In response to the controversy, Putin's newly appointed Children's Rights commissioner, Anna Kuznetsova, began a prosecutorial investigation into Sturges' exhibit.

Metropolitan Jonah of The Russian Church Outside Russia told LifeSiteNews, "There are limits of decency, and this exhibit undoubtedly exceeded them. We have to condemn any kind of victimization of children, especially for use in pornography. Victimization of adults in pornography is bad enough."

While Russian officers acted swiftly, U.S. leaders have repeatedly tried to close down Sturges' exhibits. The FBI raided Sturges' studio in San Francisco more than 20 years ago but pressed no charges against him. Both Alabama and Tennessee sought through court action to legally classify Sturges' book as "Child Pornography" in 1998, to no avail.

After the protest blocking the exhibit, lead officer Anton Tsvetkov told the Russian News Agency TASS, "They’ll meet our demands and close the exhibition."

Sturges, 69, said he was "sad" after hearing his photo exhibit was closed.

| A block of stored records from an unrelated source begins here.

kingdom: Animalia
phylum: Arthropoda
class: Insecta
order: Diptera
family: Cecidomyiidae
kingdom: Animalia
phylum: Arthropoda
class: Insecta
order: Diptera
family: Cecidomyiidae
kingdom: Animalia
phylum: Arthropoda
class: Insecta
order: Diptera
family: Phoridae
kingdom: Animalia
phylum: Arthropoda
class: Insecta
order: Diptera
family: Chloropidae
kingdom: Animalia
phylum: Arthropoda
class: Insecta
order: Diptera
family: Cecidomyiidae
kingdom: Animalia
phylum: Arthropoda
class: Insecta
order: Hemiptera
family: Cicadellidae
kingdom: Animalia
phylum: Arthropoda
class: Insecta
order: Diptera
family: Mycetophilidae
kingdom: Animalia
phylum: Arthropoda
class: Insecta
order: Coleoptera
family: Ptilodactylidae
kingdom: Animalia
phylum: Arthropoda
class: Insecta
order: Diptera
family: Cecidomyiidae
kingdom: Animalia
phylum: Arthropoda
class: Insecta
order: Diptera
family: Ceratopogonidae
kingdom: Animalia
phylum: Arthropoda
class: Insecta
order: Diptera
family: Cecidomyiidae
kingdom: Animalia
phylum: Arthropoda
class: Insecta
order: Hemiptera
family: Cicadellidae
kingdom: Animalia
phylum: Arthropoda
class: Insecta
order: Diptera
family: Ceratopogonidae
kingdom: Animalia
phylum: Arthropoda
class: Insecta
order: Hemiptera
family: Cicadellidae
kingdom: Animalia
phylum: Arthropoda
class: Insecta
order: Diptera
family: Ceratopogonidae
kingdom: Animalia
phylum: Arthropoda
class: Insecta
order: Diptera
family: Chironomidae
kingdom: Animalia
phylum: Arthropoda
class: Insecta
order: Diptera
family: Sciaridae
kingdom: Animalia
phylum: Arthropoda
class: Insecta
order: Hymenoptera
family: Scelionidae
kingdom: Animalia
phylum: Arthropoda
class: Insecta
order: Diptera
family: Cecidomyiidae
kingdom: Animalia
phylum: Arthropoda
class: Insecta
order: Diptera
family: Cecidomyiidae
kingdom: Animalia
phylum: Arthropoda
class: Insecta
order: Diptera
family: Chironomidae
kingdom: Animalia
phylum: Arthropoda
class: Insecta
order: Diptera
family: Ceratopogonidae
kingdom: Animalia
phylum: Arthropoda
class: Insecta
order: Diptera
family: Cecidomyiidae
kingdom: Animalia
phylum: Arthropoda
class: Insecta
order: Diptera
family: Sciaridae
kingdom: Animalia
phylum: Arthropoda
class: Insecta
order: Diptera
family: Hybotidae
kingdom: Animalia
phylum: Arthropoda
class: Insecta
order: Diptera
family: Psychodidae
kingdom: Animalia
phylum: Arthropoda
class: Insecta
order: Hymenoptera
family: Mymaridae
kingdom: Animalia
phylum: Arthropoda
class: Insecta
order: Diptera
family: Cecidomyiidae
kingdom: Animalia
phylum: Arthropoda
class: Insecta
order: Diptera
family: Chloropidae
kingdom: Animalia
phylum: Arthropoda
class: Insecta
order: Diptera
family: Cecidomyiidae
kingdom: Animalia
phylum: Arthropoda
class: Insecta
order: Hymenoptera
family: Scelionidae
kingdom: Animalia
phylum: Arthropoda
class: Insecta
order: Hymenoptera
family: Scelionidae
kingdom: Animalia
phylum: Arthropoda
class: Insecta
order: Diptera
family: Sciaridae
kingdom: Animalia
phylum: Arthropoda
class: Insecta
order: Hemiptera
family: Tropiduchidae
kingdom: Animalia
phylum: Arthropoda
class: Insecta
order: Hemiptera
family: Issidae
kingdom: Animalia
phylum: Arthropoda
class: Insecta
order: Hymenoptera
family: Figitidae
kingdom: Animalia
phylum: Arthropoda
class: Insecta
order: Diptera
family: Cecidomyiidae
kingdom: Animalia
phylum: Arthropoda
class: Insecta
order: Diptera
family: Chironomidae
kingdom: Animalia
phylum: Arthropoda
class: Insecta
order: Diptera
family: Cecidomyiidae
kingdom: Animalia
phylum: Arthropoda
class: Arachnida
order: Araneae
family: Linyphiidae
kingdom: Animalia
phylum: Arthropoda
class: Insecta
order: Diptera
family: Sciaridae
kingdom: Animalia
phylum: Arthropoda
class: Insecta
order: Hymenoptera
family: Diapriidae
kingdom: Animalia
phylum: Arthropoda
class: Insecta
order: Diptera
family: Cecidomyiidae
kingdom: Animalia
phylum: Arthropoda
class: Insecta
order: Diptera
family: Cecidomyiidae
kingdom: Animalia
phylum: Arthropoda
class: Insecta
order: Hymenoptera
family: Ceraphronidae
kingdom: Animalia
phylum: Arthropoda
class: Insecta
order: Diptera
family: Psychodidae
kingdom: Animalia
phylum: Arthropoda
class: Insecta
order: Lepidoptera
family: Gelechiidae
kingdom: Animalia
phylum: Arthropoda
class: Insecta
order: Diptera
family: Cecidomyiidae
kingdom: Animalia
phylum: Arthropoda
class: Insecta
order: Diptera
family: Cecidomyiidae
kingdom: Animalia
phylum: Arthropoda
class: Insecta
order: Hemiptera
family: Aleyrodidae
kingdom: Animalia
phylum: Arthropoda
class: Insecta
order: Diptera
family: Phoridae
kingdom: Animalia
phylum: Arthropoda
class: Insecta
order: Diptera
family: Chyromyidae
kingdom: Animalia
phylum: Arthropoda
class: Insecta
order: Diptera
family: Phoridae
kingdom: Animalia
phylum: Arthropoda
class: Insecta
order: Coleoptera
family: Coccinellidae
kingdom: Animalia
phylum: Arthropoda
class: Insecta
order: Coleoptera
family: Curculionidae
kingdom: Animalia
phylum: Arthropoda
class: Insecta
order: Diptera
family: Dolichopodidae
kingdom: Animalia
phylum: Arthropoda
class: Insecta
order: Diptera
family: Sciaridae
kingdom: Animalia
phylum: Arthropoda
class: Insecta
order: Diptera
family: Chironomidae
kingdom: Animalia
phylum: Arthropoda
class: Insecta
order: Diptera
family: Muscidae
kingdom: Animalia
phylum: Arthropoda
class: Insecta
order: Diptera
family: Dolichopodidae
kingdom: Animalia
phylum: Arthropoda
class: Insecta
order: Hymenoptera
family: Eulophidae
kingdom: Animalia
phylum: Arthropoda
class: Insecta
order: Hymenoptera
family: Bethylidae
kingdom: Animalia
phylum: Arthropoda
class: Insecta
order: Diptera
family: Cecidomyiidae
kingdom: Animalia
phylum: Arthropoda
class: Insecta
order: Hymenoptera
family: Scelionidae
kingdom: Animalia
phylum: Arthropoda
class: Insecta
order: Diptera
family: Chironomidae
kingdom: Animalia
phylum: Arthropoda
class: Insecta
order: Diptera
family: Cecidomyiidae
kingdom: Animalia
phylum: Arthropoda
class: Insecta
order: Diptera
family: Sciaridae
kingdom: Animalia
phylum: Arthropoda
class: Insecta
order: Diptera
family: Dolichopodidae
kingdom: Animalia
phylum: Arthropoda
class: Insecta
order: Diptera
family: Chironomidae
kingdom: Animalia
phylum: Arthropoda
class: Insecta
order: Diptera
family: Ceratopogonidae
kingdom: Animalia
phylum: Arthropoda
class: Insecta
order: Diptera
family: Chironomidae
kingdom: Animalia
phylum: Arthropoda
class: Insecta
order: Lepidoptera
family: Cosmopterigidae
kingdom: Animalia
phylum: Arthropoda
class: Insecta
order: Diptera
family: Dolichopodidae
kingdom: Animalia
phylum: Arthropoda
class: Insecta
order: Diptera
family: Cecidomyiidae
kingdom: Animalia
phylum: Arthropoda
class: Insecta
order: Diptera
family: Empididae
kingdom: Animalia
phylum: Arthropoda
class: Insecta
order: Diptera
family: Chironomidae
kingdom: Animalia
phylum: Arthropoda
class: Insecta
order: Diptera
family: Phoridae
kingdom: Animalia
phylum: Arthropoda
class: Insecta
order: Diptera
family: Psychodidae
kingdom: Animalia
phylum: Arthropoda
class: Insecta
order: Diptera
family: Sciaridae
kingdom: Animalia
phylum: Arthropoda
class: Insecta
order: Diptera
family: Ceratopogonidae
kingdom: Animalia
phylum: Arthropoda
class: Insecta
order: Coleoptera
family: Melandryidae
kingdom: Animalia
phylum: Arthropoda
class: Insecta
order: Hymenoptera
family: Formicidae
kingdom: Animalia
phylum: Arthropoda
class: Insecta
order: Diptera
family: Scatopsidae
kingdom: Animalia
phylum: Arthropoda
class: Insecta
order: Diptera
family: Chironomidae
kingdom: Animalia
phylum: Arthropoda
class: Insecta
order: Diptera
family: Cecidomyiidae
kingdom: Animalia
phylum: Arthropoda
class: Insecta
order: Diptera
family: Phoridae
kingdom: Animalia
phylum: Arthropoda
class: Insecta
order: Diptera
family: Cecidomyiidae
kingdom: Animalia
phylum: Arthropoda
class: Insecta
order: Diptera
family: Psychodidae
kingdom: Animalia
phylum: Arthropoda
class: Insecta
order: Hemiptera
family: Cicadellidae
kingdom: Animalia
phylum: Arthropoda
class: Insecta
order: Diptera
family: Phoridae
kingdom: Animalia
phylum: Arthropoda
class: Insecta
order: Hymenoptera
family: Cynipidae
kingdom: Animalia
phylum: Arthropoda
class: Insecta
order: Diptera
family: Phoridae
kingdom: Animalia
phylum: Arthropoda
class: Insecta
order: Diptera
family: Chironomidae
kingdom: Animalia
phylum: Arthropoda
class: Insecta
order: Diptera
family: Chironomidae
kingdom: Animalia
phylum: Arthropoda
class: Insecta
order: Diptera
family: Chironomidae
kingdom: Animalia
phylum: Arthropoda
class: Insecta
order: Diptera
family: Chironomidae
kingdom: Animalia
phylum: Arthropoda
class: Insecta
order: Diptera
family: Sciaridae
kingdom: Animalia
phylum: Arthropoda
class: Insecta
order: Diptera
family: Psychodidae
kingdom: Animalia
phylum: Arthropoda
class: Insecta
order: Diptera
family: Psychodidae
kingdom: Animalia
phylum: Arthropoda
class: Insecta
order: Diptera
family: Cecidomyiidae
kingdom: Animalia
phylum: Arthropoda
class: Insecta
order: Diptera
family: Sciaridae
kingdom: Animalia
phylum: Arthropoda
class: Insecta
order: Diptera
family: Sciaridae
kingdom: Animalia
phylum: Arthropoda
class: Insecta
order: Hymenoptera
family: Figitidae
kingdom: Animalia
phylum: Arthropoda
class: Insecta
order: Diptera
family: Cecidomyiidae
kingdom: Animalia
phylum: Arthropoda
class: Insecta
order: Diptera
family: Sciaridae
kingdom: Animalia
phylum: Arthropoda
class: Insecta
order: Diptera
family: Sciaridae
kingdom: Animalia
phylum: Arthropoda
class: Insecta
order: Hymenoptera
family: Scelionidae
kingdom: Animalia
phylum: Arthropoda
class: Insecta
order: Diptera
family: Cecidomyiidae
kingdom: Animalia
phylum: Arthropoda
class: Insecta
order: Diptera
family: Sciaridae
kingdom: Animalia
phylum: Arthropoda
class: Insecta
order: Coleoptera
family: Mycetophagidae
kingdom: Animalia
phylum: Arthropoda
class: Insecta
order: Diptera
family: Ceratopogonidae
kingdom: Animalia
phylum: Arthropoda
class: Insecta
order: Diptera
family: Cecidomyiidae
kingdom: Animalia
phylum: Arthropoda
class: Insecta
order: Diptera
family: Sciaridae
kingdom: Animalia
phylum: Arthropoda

He said Russia was the first country to close his show.

His Beatitude Jonah noted, "It was not the Russian government that shut it down but rather Russian NGOs, non-governmental organizations."

In the past year, Putin has cracked down on U.S. NGOs, pressuring them to stop working in Russia by passing laws that any foreign-funded NGO that engages in political activity must register as a "foreign agent," and could be shut down without a court order.

The National Endowment for Democracy, based in Washington D.C., and funded by the U.S. Congress, was banned by Russia in July 2015 as an "undesirable" international organization, accusing the organization of "political actions intended to influence decisions made by the authorities."

"As to the shutdown of foreign, that is, U.S. NGOs, these were proving to be agents of U.S. policy to undermine the Russian government and society, and to promote alien and unwelcome values and actions, such as abortion on demand, gay marriage and other such issues, not to mention political subversion," Metropolitan Jonah explained.

Indeed, Consortium News reported at the time that the National Endowment for Democracy (NED) had a "quasi-CIA role" in Russia, including "plans for regime change in Moscow."

Furthermore, the pro-homosexual Human Rights Watch acknowledges that part of Putin's intent is to "silence critical voices ... on the rights of lesbian, gay, bisexual and transgender (LGBT) people."

"Putin's denunciation of the U.S. withdrawal from the ABM treaty as a war threat, the shutdown of the NED is another loud and clear warning that Russia is aware that it is facing an existential war threat, brought on by the Obama administration-run coup in Ukraine and declared intent to place NATO weapons on its border," political activist Lyndon LaRouche summarized.